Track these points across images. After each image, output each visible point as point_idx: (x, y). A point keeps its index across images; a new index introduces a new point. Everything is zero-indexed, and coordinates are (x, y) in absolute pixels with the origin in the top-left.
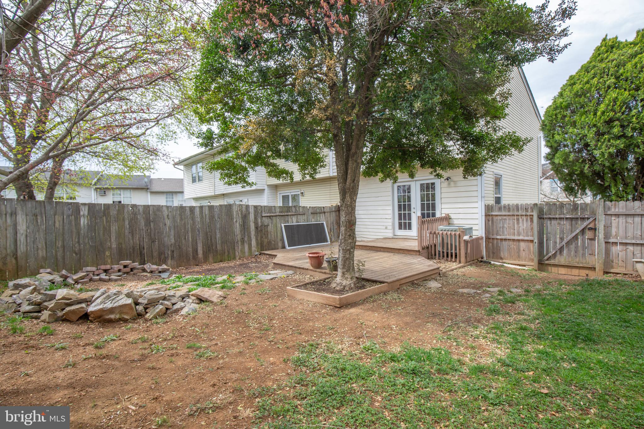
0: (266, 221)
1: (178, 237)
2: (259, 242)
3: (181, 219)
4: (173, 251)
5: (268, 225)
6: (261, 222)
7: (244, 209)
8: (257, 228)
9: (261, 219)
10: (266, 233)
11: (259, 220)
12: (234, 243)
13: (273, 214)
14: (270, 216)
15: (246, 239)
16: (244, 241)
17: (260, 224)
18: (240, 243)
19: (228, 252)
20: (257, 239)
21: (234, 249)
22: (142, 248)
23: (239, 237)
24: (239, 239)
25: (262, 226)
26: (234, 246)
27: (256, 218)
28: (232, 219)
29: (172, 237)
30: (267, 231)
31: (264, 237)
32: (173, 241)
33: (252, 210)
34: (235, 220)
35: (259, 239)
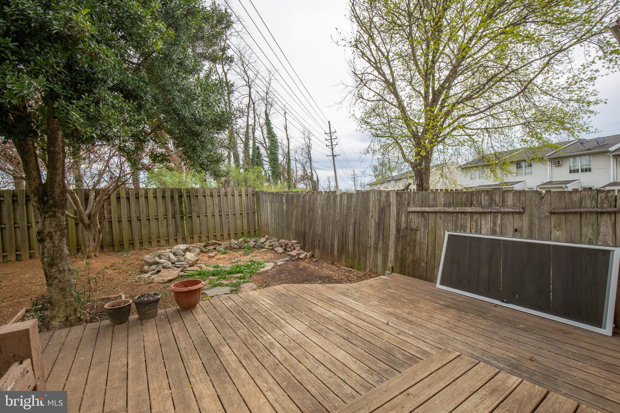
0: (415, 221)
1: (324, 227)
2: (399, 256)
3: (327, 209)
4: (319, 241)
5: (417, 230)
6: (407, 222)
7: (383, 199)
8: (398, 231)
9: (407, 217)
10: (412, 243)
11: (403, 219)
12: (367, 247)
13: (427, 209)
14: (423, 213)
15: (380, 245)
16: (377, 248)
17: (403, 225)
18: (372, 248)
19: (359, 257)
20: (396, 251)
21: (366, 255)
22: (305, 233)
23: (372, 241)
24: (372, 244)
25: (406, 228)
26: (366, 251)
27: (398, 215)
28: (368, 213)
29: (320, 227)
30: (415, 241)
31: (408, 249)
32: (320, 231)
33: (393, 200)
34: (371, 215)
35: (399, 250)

--------------------

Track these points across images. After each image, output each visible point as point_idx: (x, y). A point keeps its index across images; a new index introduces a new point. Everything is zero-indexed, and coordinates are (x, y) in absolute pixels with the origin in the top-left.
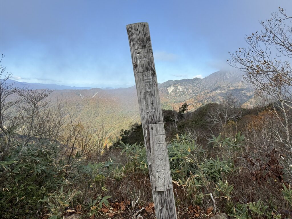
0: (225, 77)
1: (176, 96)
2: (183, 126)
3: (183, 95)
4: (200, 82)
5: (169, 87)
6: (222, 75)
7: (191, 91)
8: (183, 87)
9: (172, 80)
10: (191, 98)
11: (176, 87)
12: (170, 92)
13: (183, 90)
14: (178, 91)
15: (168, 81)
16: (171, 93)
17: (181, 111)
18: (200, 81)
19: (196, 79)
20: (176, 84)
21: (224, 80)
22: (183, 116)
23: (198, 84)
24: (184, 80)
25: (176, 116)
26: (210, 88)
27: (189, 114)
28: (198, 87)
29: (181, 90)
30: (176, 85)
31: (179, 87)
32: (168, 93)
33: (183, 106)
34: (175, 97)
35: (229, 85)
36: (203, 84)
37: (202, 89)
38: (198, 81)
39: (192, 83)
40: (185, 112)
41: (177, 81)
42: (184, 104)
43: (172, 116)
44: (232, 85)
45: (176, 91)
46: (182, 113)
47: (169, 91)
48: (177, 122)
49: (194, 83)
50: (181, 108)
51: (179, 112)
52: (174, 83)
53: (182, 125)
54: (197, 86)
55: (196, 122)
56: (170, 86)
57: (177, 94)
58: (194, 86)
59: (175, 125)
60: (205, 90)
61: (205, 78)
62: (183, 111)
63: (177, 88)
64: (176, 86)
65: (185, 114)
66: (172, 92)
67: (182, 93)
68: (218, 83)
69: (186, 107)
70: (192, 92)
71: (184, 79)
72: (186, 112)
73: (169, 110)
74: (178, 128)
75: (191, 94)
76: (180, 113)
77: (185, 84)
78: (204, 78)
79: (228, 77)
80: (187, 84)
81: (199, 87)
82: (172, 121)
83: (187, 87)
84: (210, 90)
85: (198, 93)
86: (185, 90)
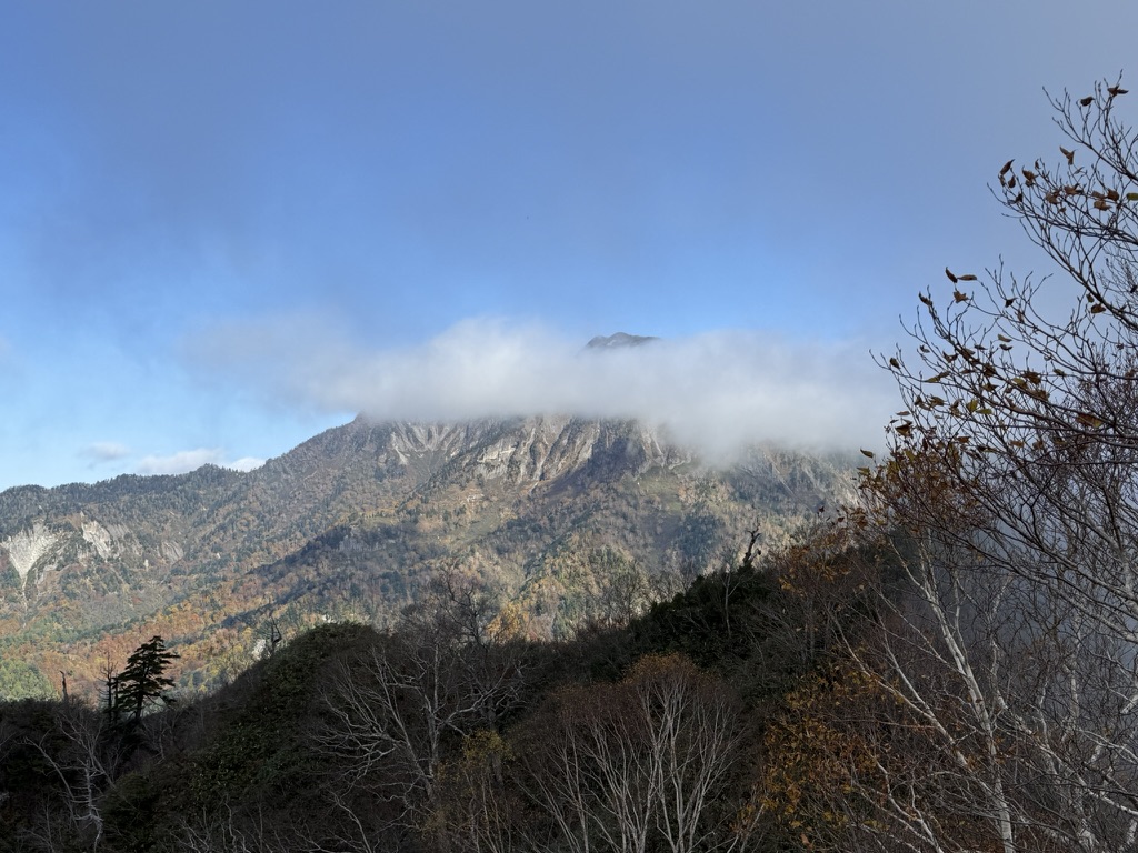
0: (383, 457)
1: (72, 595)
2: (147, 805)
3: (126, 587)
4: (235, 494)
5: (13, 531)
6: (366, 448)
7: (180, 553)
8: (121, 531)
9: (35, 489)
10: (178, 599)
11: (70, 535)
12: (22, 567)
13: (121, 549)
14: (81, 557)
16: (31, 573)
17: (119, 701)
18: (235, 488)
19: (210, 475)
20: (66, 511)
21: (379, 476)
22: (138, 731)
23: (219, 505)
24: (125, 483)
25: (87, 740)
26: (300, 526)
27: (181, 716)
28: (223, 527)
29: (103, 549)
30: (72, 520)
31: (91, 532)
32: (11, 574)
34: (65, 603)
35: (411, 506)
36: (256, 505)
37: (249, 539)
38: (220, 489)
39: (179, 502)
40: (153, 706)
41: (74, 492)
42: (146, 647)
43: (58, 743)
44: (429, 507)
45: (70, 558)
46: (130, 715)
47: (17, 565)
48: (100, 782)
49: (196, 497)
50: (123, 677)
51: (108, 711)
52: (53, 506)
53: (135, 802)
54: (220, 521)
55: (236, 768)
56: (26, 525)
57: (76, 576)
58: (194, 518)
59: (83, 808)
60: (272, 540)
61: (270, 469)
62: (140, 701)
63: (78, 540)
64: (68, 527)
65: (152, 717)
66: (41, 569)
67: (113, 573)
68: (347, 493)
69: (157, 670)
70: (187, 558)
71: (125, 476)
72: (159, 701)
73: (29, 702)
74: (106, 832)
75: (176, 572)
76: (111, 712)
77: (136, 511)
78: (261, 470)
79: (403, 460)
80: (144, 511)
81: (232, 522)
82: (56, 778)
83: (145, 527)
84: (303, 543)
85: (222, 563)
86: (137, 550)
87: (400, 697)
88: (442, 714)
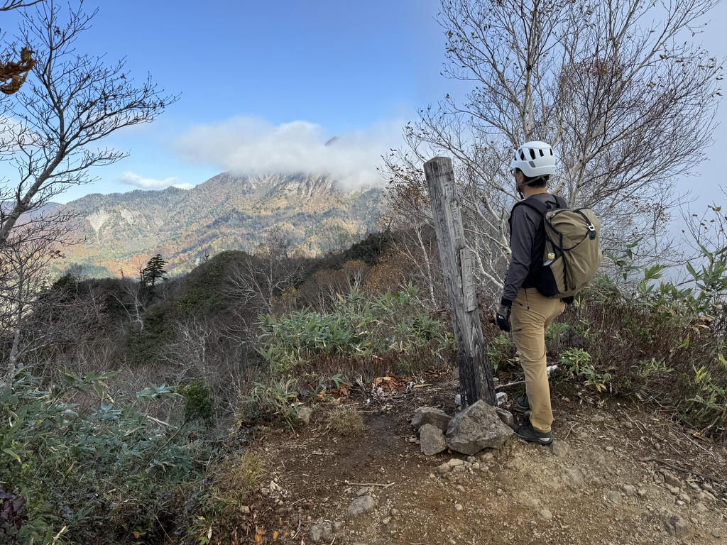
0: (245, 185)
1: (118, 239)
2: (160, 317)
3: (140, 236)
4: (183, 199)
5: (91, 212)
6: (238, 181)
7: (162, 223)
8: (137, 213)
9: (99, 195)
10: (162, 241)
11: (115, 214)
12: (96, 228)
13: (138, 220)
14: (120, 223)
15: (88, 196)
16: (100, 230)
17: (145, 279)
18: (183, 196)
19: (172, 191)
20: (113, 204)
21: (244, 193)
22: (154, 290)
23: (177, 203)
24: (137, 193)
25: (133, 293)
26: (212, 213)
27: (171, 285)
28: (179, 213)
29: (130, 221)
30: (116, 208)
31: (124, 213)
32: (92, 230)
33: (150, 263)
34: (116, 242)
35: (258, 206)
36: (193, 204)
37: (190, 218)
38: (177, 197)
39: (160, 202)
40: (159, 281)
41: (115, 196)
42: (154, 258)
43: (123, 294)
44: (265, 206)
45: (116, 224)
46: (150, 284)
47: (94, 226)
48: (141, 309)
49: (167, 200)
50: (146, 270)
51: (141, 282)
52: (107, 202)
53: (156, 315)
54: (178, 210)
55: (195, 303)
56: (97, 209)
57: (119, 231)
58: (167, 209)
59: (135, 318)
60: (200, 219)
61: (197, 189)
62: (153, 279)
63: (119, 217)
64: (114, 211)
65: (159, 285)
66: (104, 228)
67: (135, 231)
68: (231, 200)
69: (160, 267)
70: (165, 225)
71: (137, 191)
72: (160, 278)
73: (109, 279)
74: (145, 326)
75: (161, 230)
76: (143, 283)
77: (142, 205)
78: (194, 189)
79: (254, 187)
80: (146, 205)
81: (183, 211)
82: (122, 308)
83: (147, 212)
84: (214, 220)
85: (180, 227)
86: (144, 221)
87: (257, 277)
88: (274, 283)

--------------------

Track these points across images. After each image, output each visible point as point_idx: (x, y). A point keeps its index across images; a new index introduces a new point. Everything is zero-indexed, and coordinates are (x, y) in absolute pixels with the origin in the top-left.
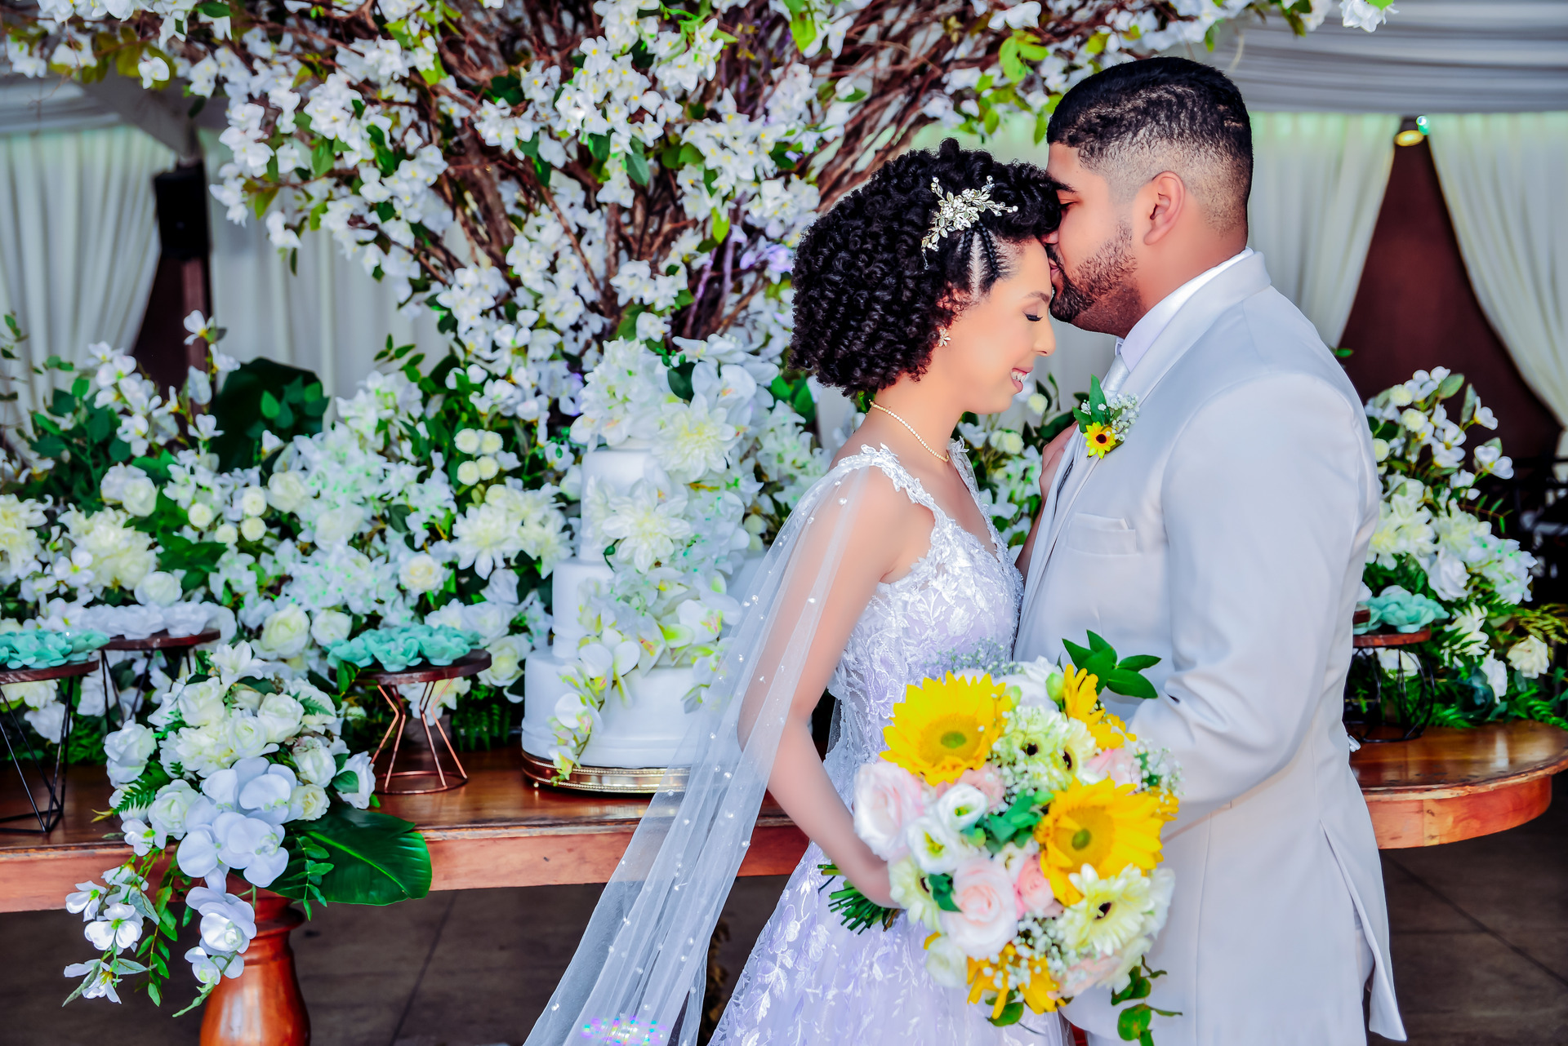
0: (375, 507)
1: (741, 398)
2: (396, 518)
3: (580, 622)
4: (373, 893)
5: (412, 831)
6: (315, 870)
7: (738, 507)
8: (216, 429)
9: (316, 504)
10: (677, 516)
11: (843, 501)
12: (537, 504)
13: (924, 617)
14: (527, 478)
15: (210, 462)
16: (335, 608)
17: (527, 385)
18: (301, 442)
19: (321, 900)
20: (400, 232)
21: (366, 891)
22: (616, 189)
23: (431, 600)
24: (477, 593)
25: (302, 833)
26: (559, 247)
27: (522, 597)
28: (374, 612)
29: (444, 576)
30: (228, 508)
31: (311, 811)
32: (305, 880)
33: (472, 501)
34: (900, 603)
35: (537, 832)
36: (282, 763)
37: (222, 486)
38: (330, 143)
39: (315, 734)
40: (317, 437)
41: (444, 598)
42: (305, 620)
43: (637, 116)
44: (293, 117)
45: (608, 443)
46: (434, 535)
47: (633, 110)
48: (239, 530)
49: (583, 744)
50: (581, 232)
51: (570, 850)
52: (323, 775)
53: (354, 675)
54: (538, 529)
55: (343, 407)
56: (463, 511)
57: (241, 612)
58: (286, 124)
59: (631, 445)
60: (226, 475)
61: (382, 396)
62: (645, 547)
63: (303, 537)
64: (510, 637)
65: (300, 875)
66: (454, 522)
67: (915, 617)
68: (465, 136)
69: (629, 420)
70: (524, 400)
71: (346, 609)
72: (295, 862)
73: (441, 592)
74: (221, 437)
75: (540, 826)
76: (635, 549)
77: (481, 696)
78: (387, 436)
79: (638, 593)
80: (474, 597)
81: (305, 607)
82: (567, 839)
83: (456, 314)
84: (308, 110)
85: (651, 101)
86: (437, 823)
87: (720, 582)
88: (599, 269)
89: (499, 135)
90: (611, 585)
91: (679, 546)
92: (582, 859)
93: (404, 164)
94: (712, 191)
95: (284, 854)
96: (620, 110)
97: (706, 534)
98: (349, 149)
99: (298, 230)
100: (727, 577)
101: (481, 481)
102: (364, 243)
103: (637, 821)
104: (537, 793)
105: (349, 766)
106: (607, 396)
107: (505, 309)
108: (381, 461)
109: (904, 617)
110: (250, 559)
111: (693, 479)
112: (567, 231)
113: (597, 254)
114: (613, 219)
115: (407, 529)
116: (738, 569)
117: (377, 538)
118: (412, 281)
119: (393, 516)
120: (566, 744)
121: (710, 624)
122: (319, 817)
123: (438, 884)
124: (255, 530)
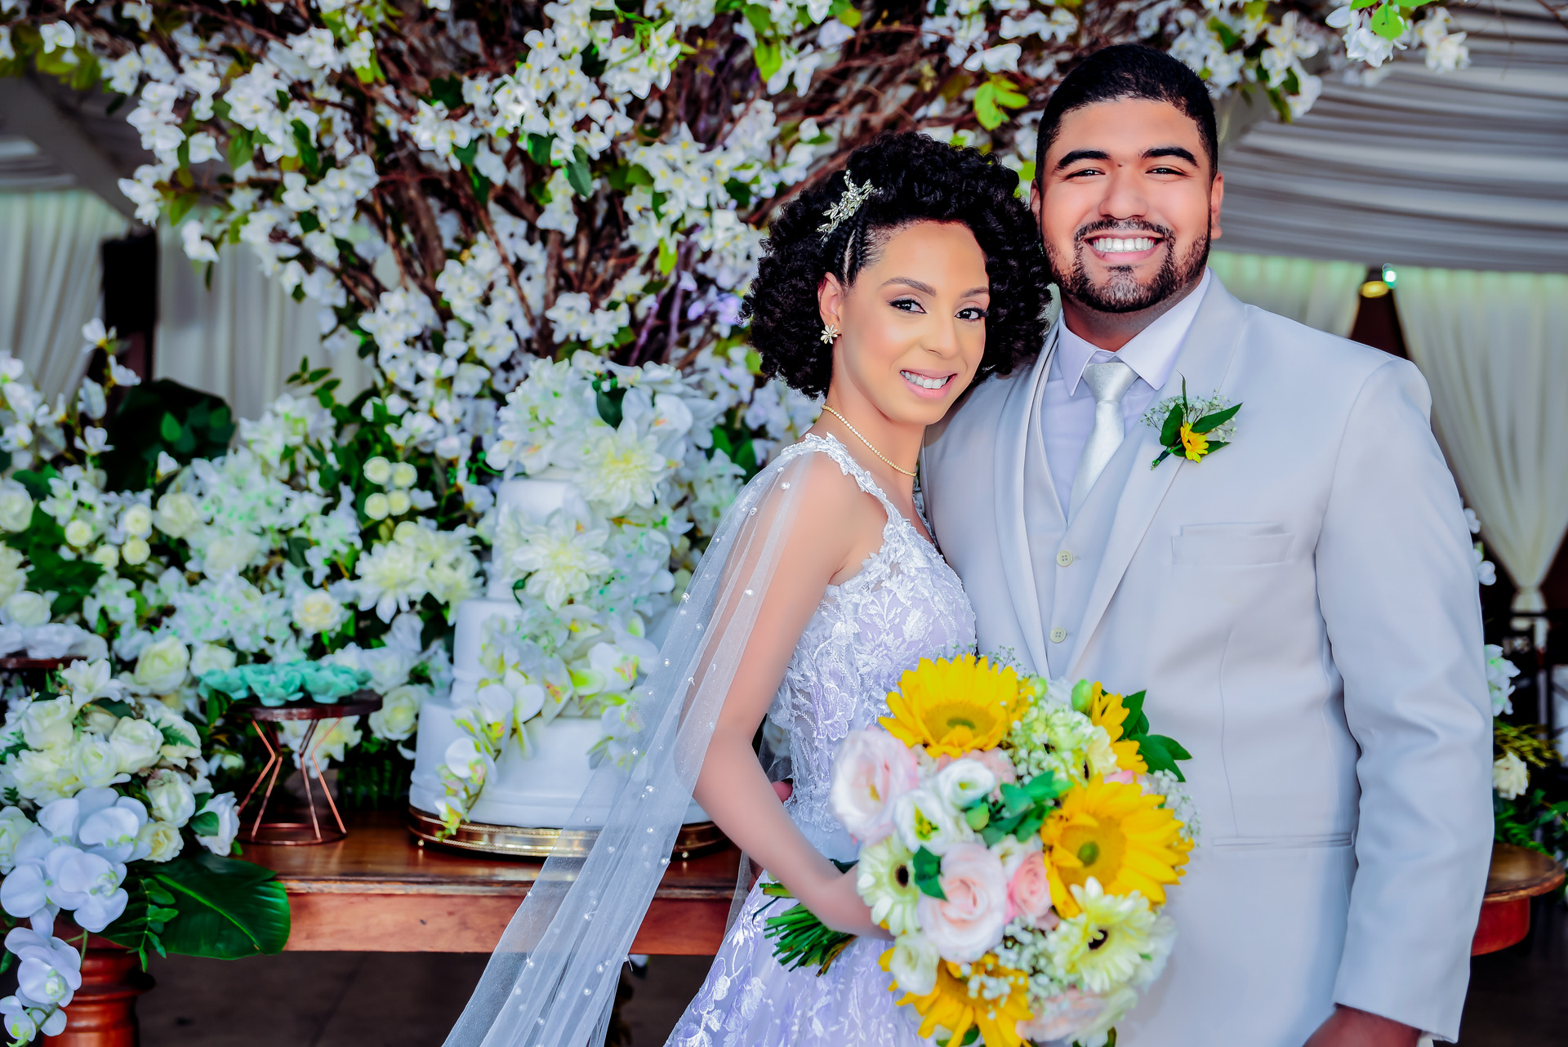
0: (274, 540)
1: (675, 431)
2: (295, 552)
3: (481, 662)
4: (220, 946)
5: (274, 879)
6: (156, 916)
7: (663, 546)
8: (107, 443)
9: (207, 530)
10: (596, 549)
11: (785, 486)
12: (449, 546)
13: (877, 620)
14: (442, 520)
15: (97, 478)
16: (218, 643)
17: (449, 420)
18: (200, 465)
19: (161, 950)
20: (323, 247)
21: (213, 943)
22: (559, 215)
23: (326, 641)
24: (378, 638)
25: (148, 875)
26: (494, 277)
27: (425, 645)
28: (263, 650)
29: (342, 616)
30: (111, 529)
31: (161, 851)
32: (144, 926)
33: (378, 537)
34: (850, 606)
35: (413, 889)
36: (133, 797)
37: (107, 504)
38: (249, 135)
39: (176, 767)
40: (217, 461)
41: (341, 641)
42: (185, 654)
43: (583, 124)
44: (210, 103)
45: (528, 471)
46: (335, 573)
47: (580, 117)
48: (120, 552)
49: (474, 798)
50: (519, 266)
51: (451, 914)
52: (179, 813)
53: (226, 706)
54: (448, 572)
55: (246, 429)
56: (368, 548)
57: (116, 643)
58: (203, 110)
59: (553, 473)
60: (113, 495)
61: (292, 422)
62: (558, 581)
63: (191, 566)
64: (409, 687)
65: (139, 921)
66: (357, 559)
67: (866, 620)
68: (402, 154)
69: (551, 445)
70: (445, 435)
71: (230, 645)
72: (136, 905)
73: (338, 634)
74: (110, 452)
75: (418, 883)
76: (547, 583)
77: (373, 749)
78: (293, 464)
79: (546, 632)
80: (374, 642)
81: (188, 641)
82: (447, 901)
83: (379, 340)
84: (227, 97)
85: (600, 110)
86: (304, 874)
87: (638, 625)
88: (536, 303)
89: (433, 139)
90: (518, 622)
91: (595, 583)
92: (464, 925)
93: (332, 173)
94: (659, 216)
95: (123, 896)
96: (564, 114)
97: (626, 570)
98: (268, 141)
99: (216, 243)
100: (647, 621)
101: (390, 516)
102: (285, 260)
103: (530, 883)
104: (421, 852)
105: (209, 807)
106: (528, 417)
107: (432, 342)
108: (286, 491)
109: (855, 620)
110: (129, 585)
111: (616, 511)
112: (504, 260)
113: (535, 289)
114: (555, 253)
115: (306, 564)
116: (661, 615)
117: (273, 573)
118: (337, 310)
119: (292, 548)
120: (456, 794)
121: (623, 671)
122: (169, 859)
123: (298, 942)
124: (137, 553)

--------------------

Requirement: In the listing above, the lines from the one containing "85: (651, 101)" through the one containing "123: (438, 884)" must be set down exactly, with no other lines.

Solved problem:
85: (651, 101)
86: (437, 823)
87: (720, 582)
88: (599, 269)
89: (499, 135)
90: (611, 585)
91: (679, 546)
92: (582, 859)
93: (404, 164)
94: (712, 191)
95: (284, 854)
96: (620, 110)
97: (706, 534)
98: (349, 149)
99: (298, 230)
100: (727, 577)
101: (481, 481)
102: (364, 243)
103: (637, 821)
104: (537, 793)
105: (349, 766)
106: (607, 396)
107: (505, 309)
108: (381, 461)
109: (904, 617)
110: (250, 559)
111: (693, 479)
112: (567, 231)
113: (597, 254)
114: (613, 219)
115: (407, 529)
116: (738, 569)
117: (377, 538)
118: (412, 281)
119: (393, 516)
120: (566, 744)
121: (710, 624)
122: (319, 817)
123: (438, 884)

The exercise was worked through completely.